To ensure that Sessions doesn't strike out, "we need to make the case directly to Trump" about the economic potential of the marijuana industry, said Polis. But until federal marijuana prohibition is ended, "the industry really exists at the discretion of the president and the attorney general, and that's a dangerous place to be," he added.
Well, and Congress, too. It holds the purse strings, after all.
Marijuana policy is going to be at play in the 115th Congress. Ending federal prohibition remains the Holy Grail, but in the meantime, there are concrete actions Congress can take to protect medical and legal marijuana and the industry it's creating. Now, let's see if the Cannabis Caucus can lead the way to some victories.
Comments
Rescheduling
Anyone who is in favor of rescheduling to S2 is a complete moron ................ and/or works for the FDA and Big Pharma.
"prescribe (as opposed to recommend)"
"Prescribe" means "recommend". It's not as if a doctor can command a patient to do something. It's just advice. And since anyone's already allowed to recommend anything to anyone, you don't need a doctor or a law to allow prescribing.
What schedule 2 (as opposed to schedule 1) status does is allow a pharmacist to dispense the article to someone to whom it's been prescribed by a doctor. It has no bearing on whether a doctor is allowed to write down, "Take this." It has no bearing on whether a patient is allowed to tell a pharmacist, "My doctor told me to take this." Both those communications are already allowed.
H.R. 714
It's drafted like crap. I don't know whether that means it's not seriously expected to pass in anything like that form, or if the staff just didn't put time in on it.

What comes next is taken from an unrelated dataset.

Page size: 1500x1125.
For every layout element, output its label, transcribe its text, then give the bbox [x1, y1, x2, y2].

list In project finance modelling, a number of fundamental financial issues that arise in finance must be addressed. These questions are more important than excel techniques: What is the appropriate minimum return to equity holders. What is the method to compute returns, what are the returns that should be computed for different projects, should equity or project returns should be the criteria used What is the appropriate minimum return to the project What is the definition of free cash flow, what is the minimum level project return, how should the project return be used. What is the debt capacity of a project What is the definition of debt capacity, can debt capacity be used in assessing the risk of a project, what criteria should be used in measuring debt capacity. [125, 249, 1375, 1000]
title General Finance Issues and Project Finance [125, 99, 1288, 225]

You don't say "marihuana is moved from" schedule to schedule. You should indicate its removal from one and inclusion in the other by strikethru & underline. "Be issued with" and "distributing" are the wrong words; should say "cause to be dispensed for his or her use" and "dispensing". I also strongly doubt the drafter intended to supersede all provisions of the FFDCA that would "restrict" someone from "manufacturing marihuana", because that would exempt the product from labeling and purity provisions. The reference to a physician's having graduated from a medical or osteopathic college is superfluous, as is the word "medical" in "medical physician". You don't say, "This act does not," you say, "This act shall not," and even then you'd better make clear whether it applies only to its interaction with existing laws or to apply to future enactments, and it's dangerous to refer to "law regulating or prohibiting smoking" rather than to provisions of such laws, because otherwise a statute or ordinance including that and other provisions might wedge the door open to superseding this act.

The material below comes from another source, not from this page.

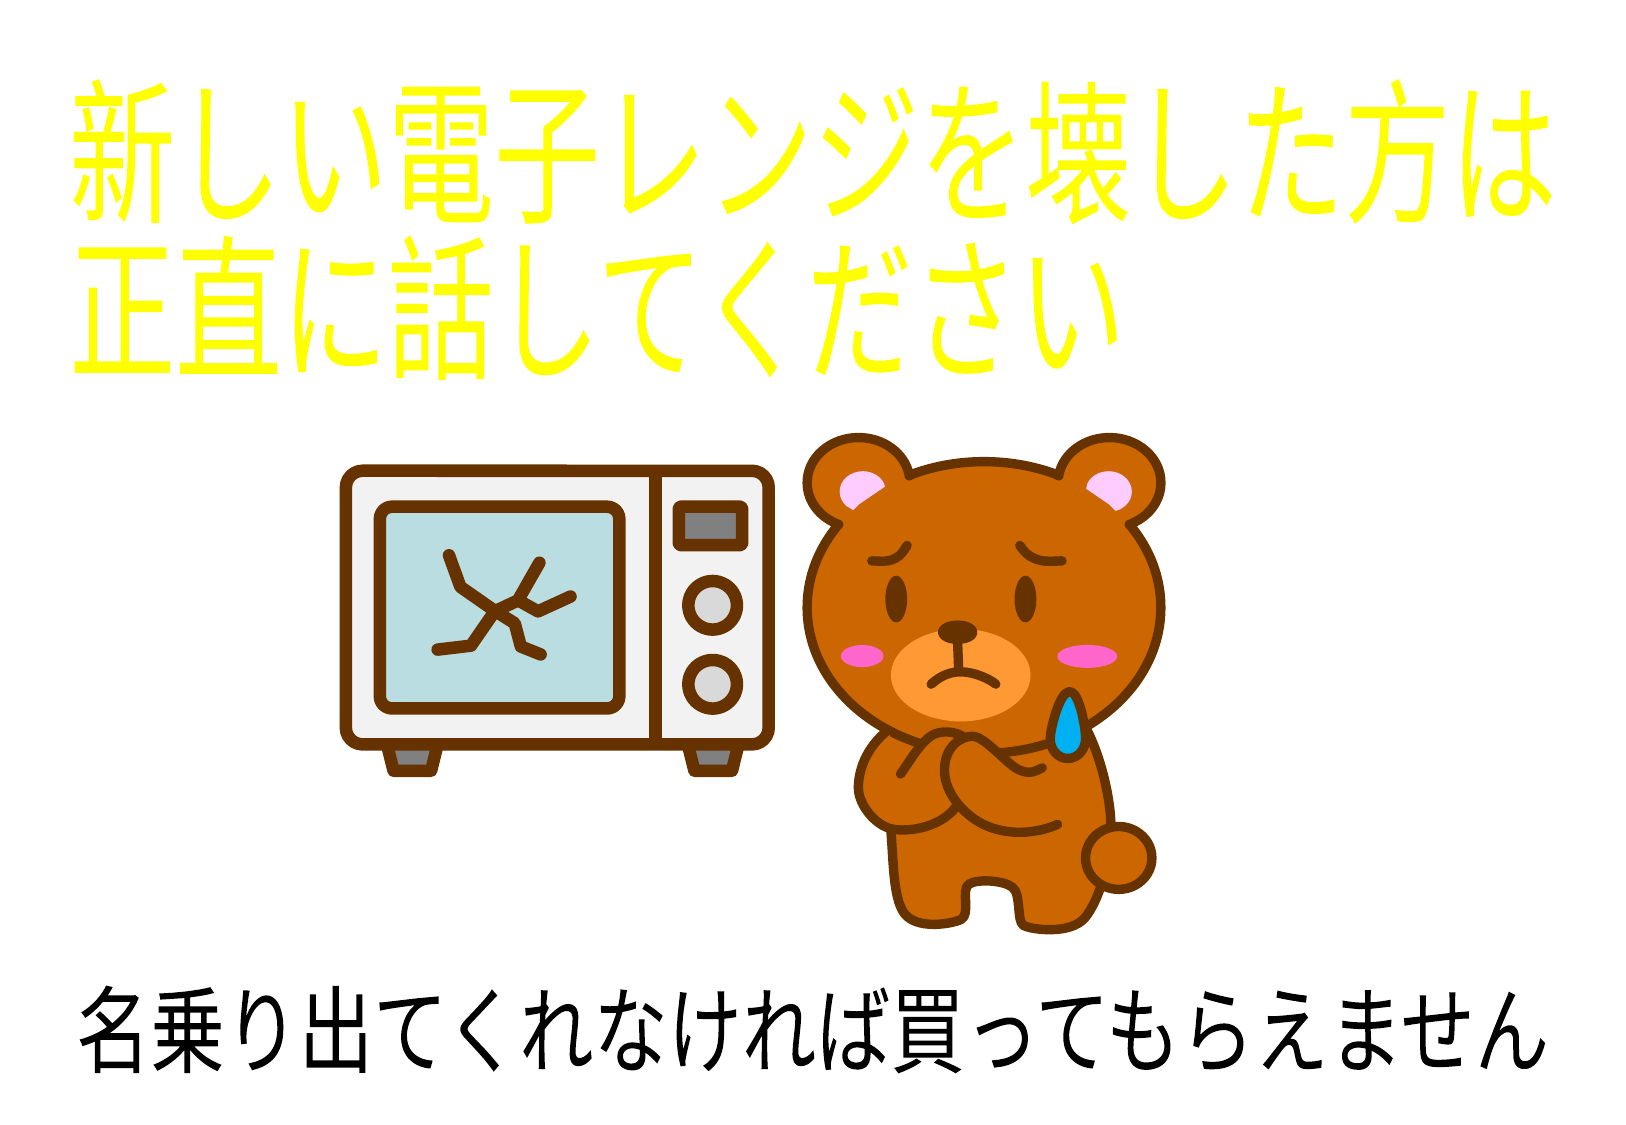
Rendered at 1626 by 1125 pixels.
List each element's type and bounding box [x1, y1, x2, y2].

text_box [345, 437, 1162, 930]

The entire reference by this act to prescribing and its definition therein is problematic, because of the possibility of conflation between its technical meaning therein and its customary meaning. Although it's possible to draft this bill in a manner that would establish a technical definition for "prescription" applicable only to this bill in a way that limits its scope to what the drafter intends, it's silly to do so in such a short bill. I doubt it saves words over what needs to be written just to cover the actual issue, which is whether an article may be legally dispensed to and possessed by certain recipients. The freedom of speech of doctors is not at issue.
MJ in Congress
The Flagship legislation for the next two years is: HR975
this 30 word bill would essentially end the 1937 fed prohibition on MJ
the Gang of Four who pull the MJ wagon full time in Congress will work for its passage. We have a solid shot.